Dr Kathryn Wiltshire1, Dr Daniele Giblot-Ducray2, Dr Kelly Hill2, Dr Marty Deveney1,3
1PIRSA – SARDI Aquatic and Livestock Sciences, West Beach, Australia, 2PIRSA – SARDI Crop Sciences, Urrbrae, Australia, 3Department of Agriculture Fisheries and Forestry – Marine and Aquatic Biosecurity
Biography:
Kathryn Wiltshire is a research scientist in the Marine Ecosystems program of SARDI Aquatic and Livestock Sciences, working primarily in the field of marine biosecurity. A key focus of Kathryn’s recent research is the application of molecular tools to surveillance, particularly to determine the presence or absence of priority invasive marine species to inform management.

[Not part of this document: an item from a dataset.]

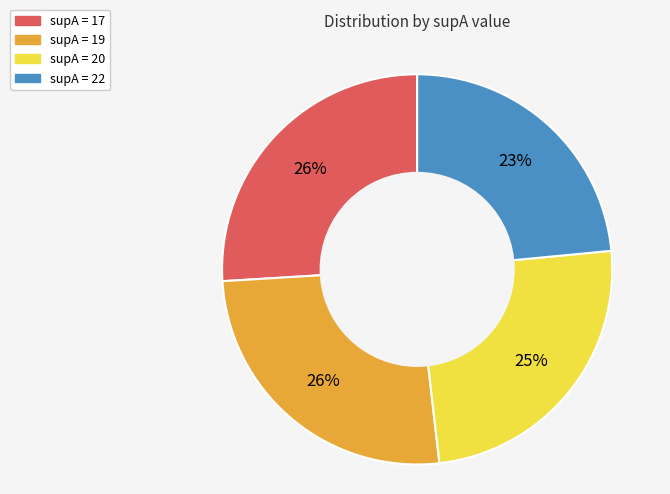

Is there a majority slice in this chart?

No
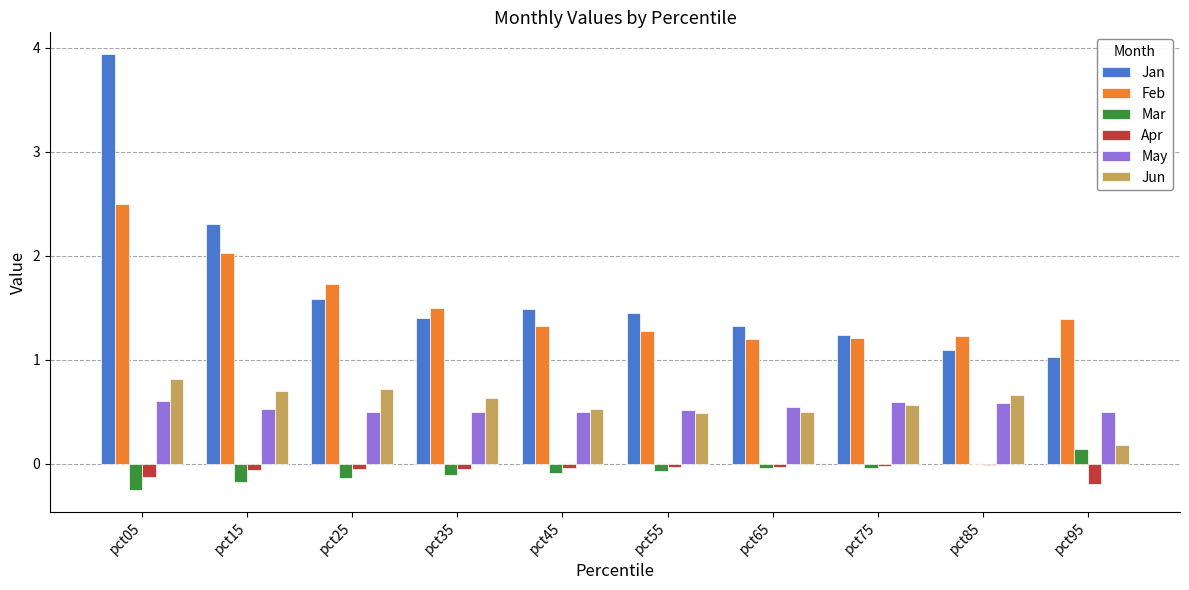

What is the sum of all May values?

5.4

Kathryn has led projects to assess the performance of surveillance methods and molecular tools for the detection of invasive marine species, and to map the current and potential range of invasive species using species records and modelling approaches.
Abstract:
The Asian date mussel, Arcuatula senhousia, and the European clam, Varicorbula gibba, are invasive bivalves that are established in parts of southern Australia and pose a risk of spread, particularly by ships’ ballast water. Surveillance for invasive aquatic species (IAS) is important to understand distributions for effective management and to detect new incursions. SARDI developed a molecular surveillance system using plankton samples tested with quantitative polymerase chain reaction (qPCR) assays for IAS of concern that is being applied to inform ballast water management in Australia. Validation of the qPCR assays used in these surveys is important to support management decisions. Assays for 19 key IAS have been developed and validated, with 17 showing good (> 73%) diagnostic sensitivity and very high (≥ 98%) diagnostic specificity. Available qPCR assays to detect A. senhousia and V. gibba, however, while adequately sensitive, were not sufficiently specific. We therefore developed and operationally validated new species-specific qPCR assays for these two invasive bivalves. We used a combination of published sequence data and sequences obtained from Australian A. senhousia and V. gibba specimens and native relatives to design assays. The new assays were applied to genomic DNA and environmental (plankton) samples. Plankton DNA samples included some to which target species tissue was added and archived DNA from previous surveillance. Results were analysed using latent class models to validate performance of the new assays, including quantifying diagnostic performance, and to assess occurrence of A. senhousia and V. gibba at survey locations.